A Vision-Language Foundation Model for Zero-shot Clinical Collaboration and Automated Concept Discovery in Dermatology
Siyuan Yan, Xieji Li, Dan Mo, Philipp Tschandl, Yiwen Jiang, Zhonghua Wang, Ming Hu, Lie Ju, Cristina Vico-Alonso, Yizhen Zheng, Jiahe Liu, Juexiao Zhou, Camilla Chello, Jen G. Cheung, Julien Anriot, Luc Thomas, Clare Primiero, Gin Tan, Aik Beng Ng, Simon See, Xiaoying Tang, Albert Ip, Xiaoyang Liao, Adrian Bowling, Martin Haskett, Shuang Zhao, Monika Janda, H. Peter Soyer, Victoria Mar, Harald Kittler, Zongyuan Ge
TL;DR
DermFM-Zero is a dermatology vision-language foundation model trained on over 4 million multimodal data points using masked latent modelling and bootstrapped contrastive learning. It achieves state-of-the-art zero-shot performance across diverse benchmarks and demonstrates robust, task-agnostic clinical support without fine-tuning. Three multinational reader studies show substantial improvements in primary care differential diagnosis and specialist multimodal skin cancer assessment, with a notable skill-leveling effect in collaborative workflows. The model also provides interpretable latent concepts via Sparse Autoencoders, enabling automatic discovery of clinically meaningful features and targeted suppression of artifact-induced biases, contributing to safer and more robust clinical decision support in dermatology.
Abstract
Medical foundation models have shown promise in controlled benchmarks, yet widespread deployment remains hindered by reliance on task-specific fine-tuning. Here, we introduce DermFM-Zero, a dermatology vision-language foundation model trained via masked latent modelling and contrastive learning on over 4 million multimodal data points. We evaluated DermFM-Zero across 20 benchmarks spanning zero-shot diagnosis and multimodal retrieval, achieving state-of-the-art performance without task-specific adaptation.
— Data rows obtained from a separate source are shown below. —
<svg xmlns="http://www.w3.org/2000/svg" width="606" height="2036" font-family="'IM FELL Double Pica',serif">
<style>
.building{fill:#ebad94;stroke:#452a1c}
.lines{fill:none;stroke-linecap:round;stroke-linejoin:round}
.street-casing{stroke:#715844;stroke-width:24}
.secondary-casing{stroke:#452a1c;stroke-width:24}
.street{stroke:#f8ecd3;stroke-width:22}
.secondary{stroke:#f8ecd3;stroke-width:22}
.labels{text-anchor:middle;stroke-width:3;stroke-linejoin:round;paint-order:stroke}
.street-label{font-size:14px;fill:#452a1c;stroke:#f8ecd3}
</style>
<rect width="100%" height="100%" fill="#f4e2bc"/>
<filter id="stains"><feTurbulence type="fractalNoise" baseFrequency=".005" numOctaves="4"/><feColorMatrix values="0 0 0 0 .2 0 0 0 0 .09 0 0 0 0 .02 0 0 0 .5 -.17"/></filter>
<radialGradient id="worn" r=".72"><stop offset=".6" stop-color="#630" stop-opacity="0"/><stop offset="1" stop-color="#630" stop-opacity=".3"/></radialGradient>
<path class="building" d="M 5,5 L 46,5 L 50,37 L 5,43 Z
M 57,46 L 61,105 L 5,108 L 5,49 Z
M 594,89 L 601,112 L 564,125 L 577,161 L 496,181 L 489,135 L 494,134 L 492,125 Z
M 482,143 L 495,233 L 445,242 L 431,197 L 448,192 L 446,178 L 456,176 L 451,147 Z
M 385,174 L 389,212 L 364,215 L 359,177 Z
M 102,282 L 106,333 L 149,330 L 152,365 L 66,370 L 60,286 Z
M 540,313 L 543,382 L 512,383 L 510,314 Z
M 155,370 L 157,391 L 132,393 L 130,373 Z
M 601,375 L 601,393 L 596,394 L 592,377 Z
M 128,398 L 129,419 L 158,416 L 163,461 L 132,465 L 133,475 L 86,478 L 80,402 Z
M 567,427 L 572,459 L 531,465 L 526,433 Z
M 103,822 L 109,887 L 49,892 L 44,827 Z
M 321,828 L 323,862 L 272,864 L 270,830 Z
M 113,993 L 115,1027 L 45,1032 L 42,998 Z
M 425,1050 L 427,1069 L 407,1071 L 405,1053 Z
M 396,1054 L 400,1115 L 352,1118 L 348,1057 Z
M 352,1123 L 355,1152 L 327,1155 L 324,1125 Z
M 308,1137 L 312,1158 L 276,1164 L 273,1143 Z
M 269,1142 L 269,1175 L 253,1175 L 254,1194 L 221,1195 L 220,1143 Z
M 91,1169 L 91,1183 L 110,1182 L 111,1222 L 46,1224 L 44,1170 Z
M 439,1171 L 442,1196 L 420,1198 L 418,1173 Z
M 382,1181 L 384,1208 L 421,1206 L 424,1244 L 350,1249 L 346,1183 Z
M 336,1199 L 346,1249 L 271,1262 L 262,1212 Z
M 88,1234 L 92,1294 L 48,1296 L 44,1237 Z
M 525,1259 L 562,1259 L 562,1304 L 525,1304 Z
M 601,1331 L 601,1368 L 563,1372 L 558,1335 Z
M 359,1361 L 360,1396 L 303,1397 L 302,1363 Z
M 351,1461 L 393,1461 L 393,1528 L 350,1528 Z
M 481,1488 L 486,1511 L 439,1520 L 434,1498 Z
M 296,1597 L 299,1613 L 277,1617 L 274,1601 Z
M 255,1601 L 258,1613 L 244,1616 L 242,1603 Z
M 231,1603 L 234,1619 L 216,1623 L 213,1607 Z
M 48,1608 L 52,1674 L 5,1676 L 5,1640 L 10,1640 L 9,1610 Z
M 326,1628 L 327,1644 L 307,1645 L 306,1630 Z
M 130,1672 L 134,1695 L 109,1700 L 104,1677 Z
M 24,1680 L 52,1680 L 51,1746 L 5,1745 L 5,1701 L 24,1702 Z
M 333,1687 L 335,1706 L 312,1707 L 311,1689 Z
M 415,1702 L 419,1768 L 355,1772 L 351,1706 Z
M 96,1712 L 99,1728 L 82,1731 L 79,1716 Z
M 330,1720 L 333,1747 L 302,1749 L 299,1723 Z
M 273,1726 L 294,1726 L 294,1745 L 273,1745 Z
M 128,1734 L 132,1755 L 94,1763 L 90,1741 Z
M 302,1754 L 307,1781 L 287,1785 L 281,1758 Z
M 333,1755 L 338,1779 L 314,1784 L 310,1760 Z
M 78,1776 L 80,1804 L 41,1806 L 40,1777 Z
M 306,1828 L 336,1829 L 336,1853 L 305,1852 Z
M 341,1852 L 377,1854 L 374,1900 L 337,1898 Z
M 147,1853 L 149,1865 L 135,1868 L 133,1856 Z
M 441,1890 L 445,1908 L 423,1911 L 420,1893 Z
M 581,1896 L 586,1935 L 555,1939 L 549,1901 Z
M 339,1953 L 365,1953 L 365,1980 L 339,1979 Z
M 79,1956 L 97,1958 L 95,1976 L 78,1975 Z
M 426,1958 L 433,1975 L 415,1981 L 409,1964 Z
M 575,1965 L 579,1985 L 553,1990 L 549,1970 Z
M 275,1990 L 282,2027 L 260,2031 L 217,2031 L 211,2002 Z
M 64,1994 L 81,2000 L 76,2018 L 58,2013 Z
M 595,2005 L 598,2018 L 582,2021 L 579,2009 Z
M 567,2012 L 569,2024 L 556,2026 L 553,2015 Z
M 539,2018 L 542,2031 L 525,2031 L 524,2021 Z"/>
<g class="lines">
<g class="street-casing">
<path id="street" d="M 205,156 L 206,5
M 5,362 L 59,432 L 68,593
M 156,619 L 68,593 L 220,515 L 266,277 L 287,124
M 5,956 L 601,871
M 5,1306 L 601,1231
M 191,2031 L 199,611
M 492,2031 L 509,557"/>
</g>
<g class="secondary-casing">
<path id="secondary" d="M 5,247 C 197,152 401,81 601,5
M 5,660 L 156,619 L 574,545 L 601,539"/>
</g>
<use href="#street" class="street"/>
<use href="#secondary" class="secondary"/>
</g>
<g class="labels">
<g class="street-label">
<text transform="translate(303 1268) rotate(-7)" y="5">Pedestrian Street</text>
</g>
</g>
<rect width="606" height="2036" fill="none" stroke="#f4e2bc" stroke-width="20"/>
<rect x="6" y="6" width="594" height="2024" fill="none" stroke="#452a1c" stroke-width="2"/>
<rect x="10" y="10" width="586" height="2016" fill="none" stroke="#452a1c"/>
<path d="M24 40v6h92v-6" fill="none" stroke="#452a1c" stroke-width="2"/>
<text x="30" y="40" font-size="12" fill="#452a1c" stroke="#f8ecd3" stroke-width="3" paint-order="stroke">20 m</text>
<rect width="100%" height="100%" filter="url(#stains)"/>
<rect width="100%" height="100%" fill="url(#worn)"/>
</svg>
We further evaluated its zero-shot capabilities in three multinational reader studies involving over 1,100 clinicians. In primary care settings, AI assistance enabled general practitioners to nearly double their differential diagnostic accuracy across 98 skin conditions. In specialist settings, the model significantly outperformed board-certified dermatologists in multimodal skin cancer assessment. In collaborative workflows, AI assistance enabled non-experts to surpass unassisted experts while improving management appropriateness. Finally, we show that DermFM-Zero's latent representations are interpretable: sparse autoencoders unsupervisedly disentangle clinically meaningful concepts that outperform predefined-vocabulary approaches and enable targeted suppression of artifact-induced biases, enhancing robustness without retraining. These findings demonstrate that a foundation model can provide effective, safe, and transparent zero-shot clinical decision support.